WHAT NEEDS TO BE DONE: Reproduce the post about a lifelong journey as a maker, word for word and in full.

EXCERPT TO READ:
══════════

My journey With Maker Faire -Does the maker movement matter?

My journey With Maker Faire -Does the maker movement matter?

ZachKaplan2

I’ve been a “maker” my whole life. I was introduced to making by my parents through construction toys like LEGOs, Duplos, Construx, Tinker Toys, Cardboard Red Bricks, and just about every other construction toy on the market. My grandfather got me my first soldering iron and my first remote control car, the Futaba FX-10 that you had to assemble. After that experience I was hooked. The struggle I felt growing up was that my imagination was way ahead of my ability to make. This frustrated me, but also motivated me to pursue a career working with professional product developers. I was inspired by the tools, techniques, and talent they used when bringing products to store shelves. I was also baffled by the fact that I could go to a big box retailer and buy a product like a cool plastic plate for less than I could buy a rectangular sheet of plastic. Also I could only buy a sheet of plastic in primary colors and the products in the store had all sorts of fancy colors. It felt so unfair! It felt like the professionals had access to materials and tools that I didn’t.

══════════

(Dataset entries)
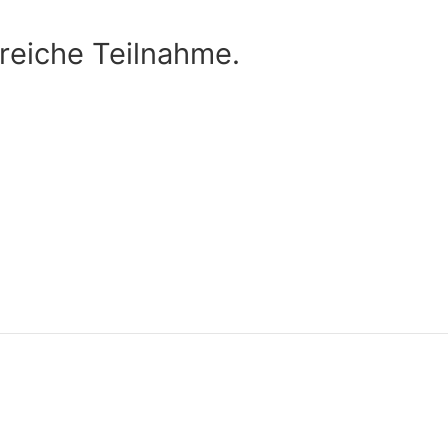
lreiche Teilnahme.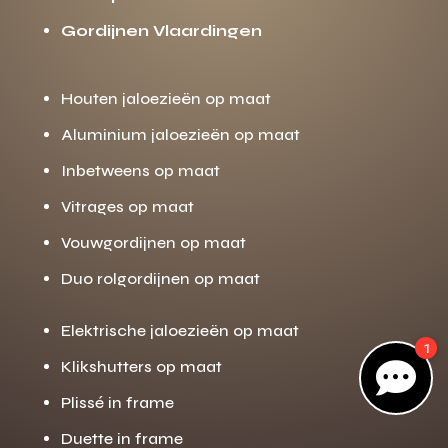
Gordijnen Vlaardingen
Gratis offerte
M
Houten jaloezieën op maat
op maat?
Aluminium jaloezieën op maat
Binnen 24 uur jouw gratis offerte
10 jaar garantie op de montage
Inbetweens op maat
Gratis inmeting (voorwaarden)
Vitrages op maat
Volledig ontzorgd
Vouwgordijnen op maat
Wij werken landelijk
Duo rolgordijnen op maat
100+ stoffen
Elektrische jaloezieën op maat
1
Gratis offerte
Klikshutters op maat

Direct bellen
Plissé in frame
Duette in frame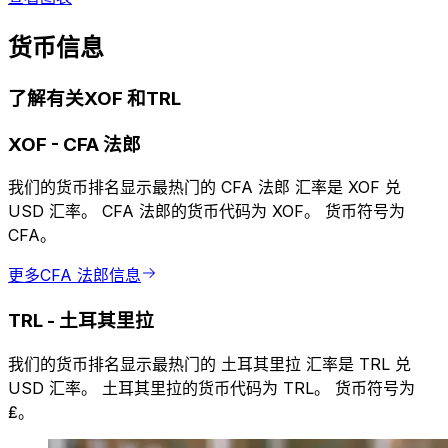
货币信息
了解有关XOF 和TRL
XOF
-
CFA 法郎
我们的货币排名显示最热门的 CFA 法郎 汇率是 XOF 兑
USD 汇率。 CFA 法郎的货币代码为 XOF。 货币符号为
CFA。
更多CFA 法郎信息
TRL
-
土耳其里拉
我们的货币排名显示最热门的 土耳其里拉 汇率是 TRL 兑
USD 汇率。 土耳其里拉的货币代码为 TRL。 货币符号为
₤。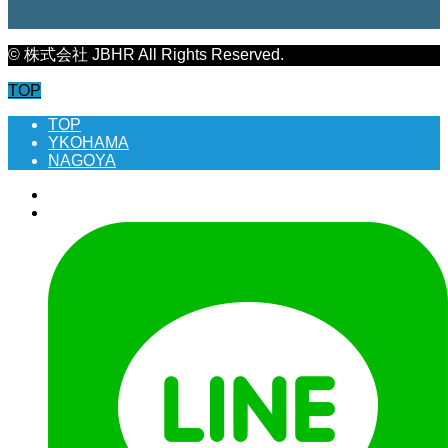
© 株式会社 JBHR All Rights Reserved.
TOP
TOP
YKOHAMA
NAGOYA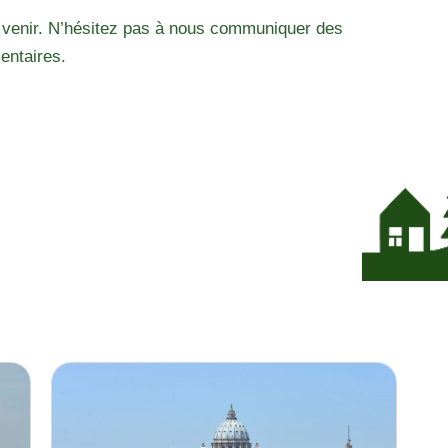
 venir. N’hésitez pas à nous communiquer des
entaires.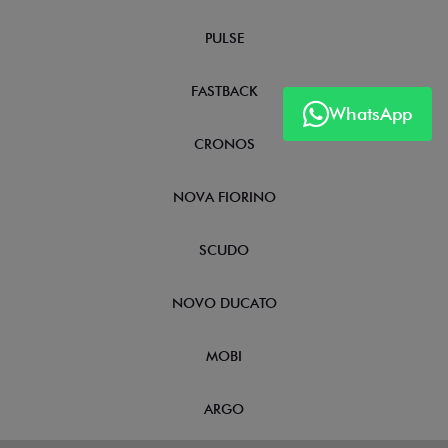
PULSE
FASTBACK
WhatsApp
CRONOS
NOVA FIORINO
SCUDO
NOVO DUCATO
MOBI
ARGO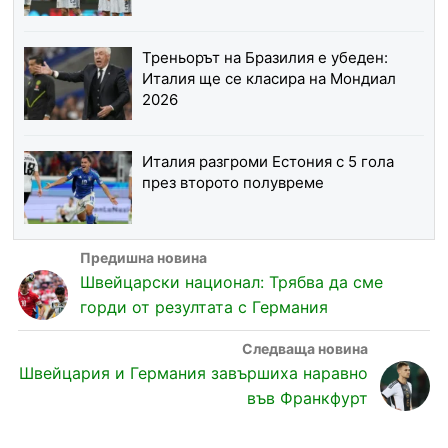
Треньорът на Бразилия е убеден:
Италия ще се класира на Мондиал
2026
Италия разгроми Естония с 5 гола
през второто полувреме
Швейцарски национал: Трябва да сме
горди от резултата с Германия
Швейцария и Германия завършиха наравно
във Франкфурт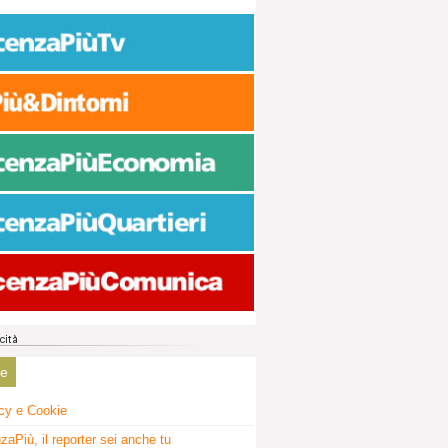
ne
cy e Cookie
zaPiù, il reporter sei anche tu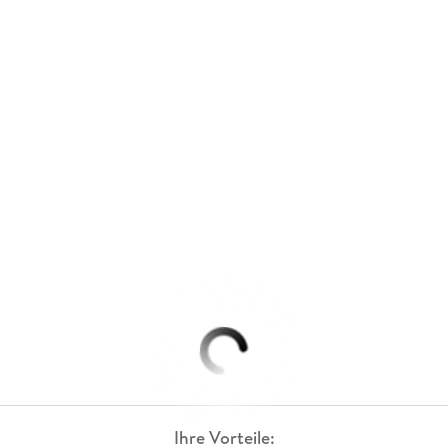
Ihre Vorteile: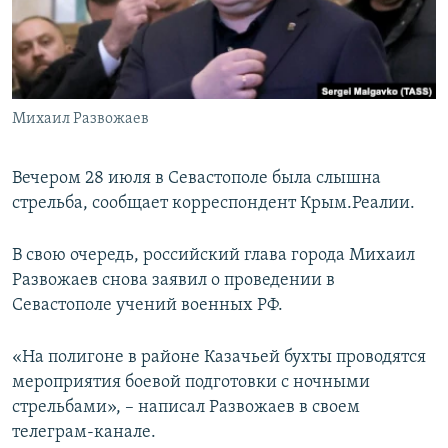
ПРИСОЕДИНЯЙТЕСЬ!
ПОБЕДИТЕЛЕЙ НЕ СУДЯТ?
КРЫМ.НЕПОКОРЕННЫЙ
ELIFBE
Михаил Развожаев
УКРАИНСКАЯ ПРОБЛЕМА КРЫМА
Все сайты RFE/RL
Вечером 28 июля в Севастополе была слышна
стрельба, сообщает корреспондент Крым.Реалии.
В свою очередь, российский глава города Михаил
Развожаев снова заявил о проведении в
Севастополе учений военных РФ.
«На полигоне в районе Казачьей бухты проводятся
мероприятия боевой подготовки с ночными
стрельбами», – написал Развожаев в своем
телеграм-канале.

══════════

RESPONSE FOR THIS EXERCISE:
My journey With Maker Faire -Does the maker movement matter?

My journey With Maker Faire -Does the maker movement matter?

ZachKaplan2

I’ve been a “maker” my whole life. I was introduced to making by my parents through construction toys like LEGOs, Duplos, Construx, Tinker Toys, Cardboard Red Bricks, and just about every other construction toy on the market. My grandfather got me my first soldering iron and my first remote control car, the Futaba FX-10 that you had to assemble. After that experience I was hooked. The struggle I felt growing up was that my imagination was way ahead of my ability to make. This frustrated me, but also motivated me to pursue a career working with professional product developers. I was inspired by the tools, techniques, and talent they used when bringing products to store shelves. I was also baffled by the fact that I could go to a big box retailer and buy a product like a cool plastic plate for less than I could buy a rectangular sheet of plastic. Also I could only buy a sheet of plastic in primary colors and the products in the store had all sorts of fancy colors. It felt so unfair! It felt like the professionals had access to materials and tools that I didn’t.